The study raises the need for standardized, auditable environmental reporting to guide local planning for new AI data centers.

Overview

  • The United Nations University report, released Wednesday, said global data centers used about 448 TWh of electricity and 4.5 trillion liters of water in 2025 and projected roughly double energy, water, and emissions by 2030 as AI workloads grow.
  • Google on Wednesday rolled out a five-part water stewardship framework that commits to net replenishment of water by 2030, annual facility-level water reporting, pursuing reclaimed water, funding local infrastructure and avoiding water-intensive cooling in stressed watersheds while pledging $17 million for U.S. projects.
  • Microsoft highlighted a vertically stacked Fairwater campus that uses a closed-loop cooling system Microsoft says was filled only once during construction and will have near-zero ongoing freshwater consumption compared with typical evaporative systems.

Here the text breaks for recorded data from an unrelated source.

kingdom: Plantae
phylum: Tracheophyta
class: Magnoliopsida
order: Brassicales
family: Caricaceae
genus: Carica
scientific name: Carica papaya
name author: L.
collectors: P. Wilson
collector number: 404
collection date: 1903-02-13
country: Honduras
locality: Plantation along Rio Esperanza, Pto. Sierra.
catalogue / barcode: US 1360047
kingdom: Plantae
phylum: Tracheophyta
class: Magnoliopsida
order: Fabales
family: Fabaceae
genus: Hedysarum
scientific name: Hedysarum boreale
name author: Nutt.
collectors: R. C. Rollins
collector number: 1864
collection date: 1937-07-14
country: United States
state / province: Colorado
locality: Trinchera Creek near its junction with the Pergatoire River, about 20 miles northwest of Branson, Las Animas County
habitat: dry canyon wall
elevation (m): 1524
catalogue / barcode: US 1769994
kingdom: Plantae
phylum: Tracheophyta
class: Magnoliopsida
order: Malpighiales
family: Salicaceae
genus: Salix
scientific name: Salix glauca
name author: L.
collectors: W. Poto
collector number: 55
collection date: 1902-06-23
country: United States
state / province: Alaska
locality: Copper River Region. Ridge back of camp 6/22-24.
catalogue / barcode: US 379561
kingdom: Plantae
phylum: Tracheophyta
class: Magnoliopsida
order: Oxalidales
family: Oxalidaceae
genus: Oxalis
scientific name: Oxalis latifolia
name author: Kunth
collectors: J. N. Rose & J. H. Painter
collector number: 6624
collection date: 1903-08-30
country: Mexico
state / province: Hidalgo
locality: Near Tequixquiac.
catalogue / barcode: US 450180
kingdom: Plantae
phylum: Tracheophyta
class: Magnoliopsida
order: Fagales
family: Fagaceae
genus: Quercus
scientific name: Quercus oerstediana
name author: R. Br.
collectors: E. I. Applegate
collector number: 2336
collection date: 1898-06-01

  • Cooling choices pose a local trade-off because evaporative or liquid cooling can cut energy use by about 10% versus air cooling but consumes freshwater, while air or recycled-water designs lower local water demand at the cost of higher electricity needs that can raise emissions if grids are not clean.
  • Communities and regulators are increasing scrutiny with moratoria proposals and tougher permit reviews, and the U.N. urged governments to require standardized, auditable disclosures so planners can align new data centers with new clean power and watershed protections.